Hébert aurait donc raison d'apparenter ce système au fascisme. Mais il aurait tort d'interpréter comme une conséquence de l'unité syndicale ce qui au contraire justifiait le pluralisme syndical et la scission confédérale.

Que l'on ne juge pas l'unité syndicale à travers d'euphoriques brumes.

Les travailleurs en 1936 et en 1944 furent victimes d'une gigantesque duperie. Ils ne profitèrent pas de la victoire électorale du Rassemblement populaire ou des secousses de la Libération pour affirmer leur force autonome. Ils rejoignirent la CGT par soumission aux forces politiques. victorieuses - que cette soumission fût alignement volontaire ou résignation plus ou moins consciente.

L'unité syndicale ne peut se concevoir qu'en fonction d'une rupture définitive et clairement formulée avec les appareils politico-syndicaux qui ont colonisé la CGT. Vue de l'esprit ? Plutôt souvenir ou anticipation. C'est spontanément que, en Pologne et en Hongrie, les conseils d'entreprises, représentation directe de la classe ouvrière, ont refusé tout contact avec les « policiers syndicaux » du régime.

En France, les conditions de cette rupture peuvent varier avec les situations locales. Un ouvrier communiste de province peut s'adapter. plus facilement aux règles de la démocratie ouvrière qu'un intellectuel « sympathisant » du café de Flore.

Mais s'il est vrai que l'unité syndicale implique le droit d'opinion et la liberté des tendances... elle commande aussi, par nécessité vitale, de proscrire les consignes baptisées opinions, les fractions militarisées... camouflées en tendances, les adjudants déguisés en militants.

Il n'est pas de formules magiques, pas de résolutions, de manifestes, de statuts qui soient efficaces. L'accord verbal n'a aucune valeur lorsqu'il n'y a pas de langage commun, lorsque les mots alignés ou acceptés par l'une des parties n'expriment aucune pensée sincère.

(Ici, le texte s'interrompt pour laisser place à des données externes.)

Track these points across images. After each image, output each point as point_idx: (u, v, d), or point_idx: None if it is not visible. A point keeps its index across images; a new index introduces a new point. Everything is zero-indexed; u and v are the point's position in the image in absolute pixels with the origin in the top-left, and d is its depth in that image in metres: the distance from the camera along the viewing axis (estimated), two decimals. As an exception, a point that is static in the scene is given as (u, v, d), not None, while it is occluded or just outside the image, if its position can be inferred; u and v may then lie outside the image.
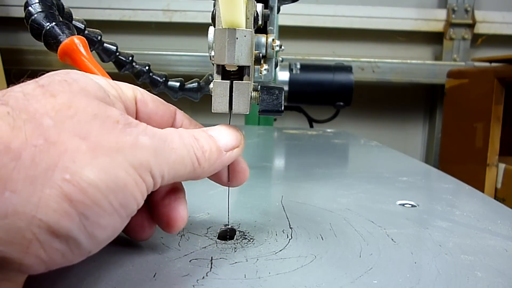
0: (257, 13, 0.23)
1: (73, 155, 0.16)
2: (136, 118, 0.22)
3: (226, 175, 0.25)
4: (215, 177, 0.26)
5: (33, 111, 0.16)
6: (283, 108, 0.25)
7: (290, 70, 1.05)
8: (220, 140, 0.23)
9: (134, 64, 0.36)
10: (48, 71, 0.20)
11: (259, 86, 0.25)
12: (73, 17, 0.34)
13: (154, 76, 0.37)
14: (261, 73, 0.25)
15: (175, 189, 0.24)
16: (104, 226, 0.17)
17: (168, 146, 0.19)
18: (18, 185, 0.15)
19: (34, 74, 0.19)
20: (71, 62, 0.30)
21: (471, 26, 1.39)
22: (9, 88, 0.18)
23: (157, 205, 0.23)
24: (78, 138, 0.17)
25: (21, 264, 0.15)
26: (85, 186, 0.16)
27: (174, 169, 0.20)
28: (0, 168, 0.15)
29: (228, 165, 0.25)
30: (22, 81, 0.18)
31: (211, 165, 0.22)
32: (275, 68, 0.28)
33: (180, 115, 0.25)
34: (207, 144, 0.22)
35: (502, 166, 1.00)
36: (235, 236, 0.27)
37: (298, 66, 1.05)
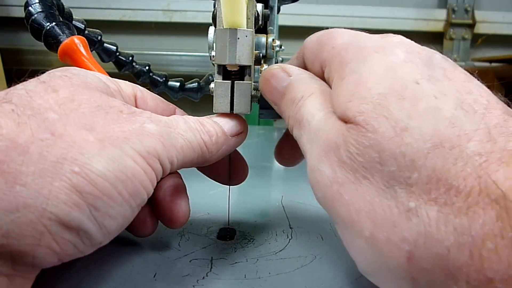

Ce préalable admis, il est deux autres conditions essentielles.

L'unité syndicale exprime l'unité spontanée de la classe ouvrière.

L'adhésion syndicale ne doit donc dépendre ni d'une doctrine ni d'un programme - simplement de la situation des salariés et de la volonté des salariés de défendre leurs intérêts par leurs propres efforts.

De la base au sommet confédéral, la solidarité de classe s'affirme sur le plan local et sur le plan industriel. Les fonctionnaires syndicalistes ont-ils pesé toutes les charges que cette solidarité impose et sont-ils disposés à se lier aux ouvriers dans des unions intersyndicales, locales et départementales... libérées des corsets politiques  ?

Enfm l'unité de classe se réalise parfaitement dans des organisations de type trade-unioniste.

Mais lorsque celles-ci s'accrochent à l'État, elles sacrifient trop souvent à la sécurité légalisée, la liberté d'initiative ouvrière. La création de la Centrale syndicaliste libertaire de Suède se justifie par la résistance à l'intégration étatiste. Ce n'est pas leur exemple que nos amis nous proposent. C'est une expérience dont la valeur ne se mesure pas à des rapports numériques.

RUPTURE AVEC LES APPAREILS TOTALITAIRES - SOLIDARITÉ DE CLASSE CONCRÈTE - RÉSISTANCE À L'ORDRE ÉTATISTE… si ces trois idées-forces orientent la propagande pour l'unité, celle-ci annoncera la renaissance du syndicalisme.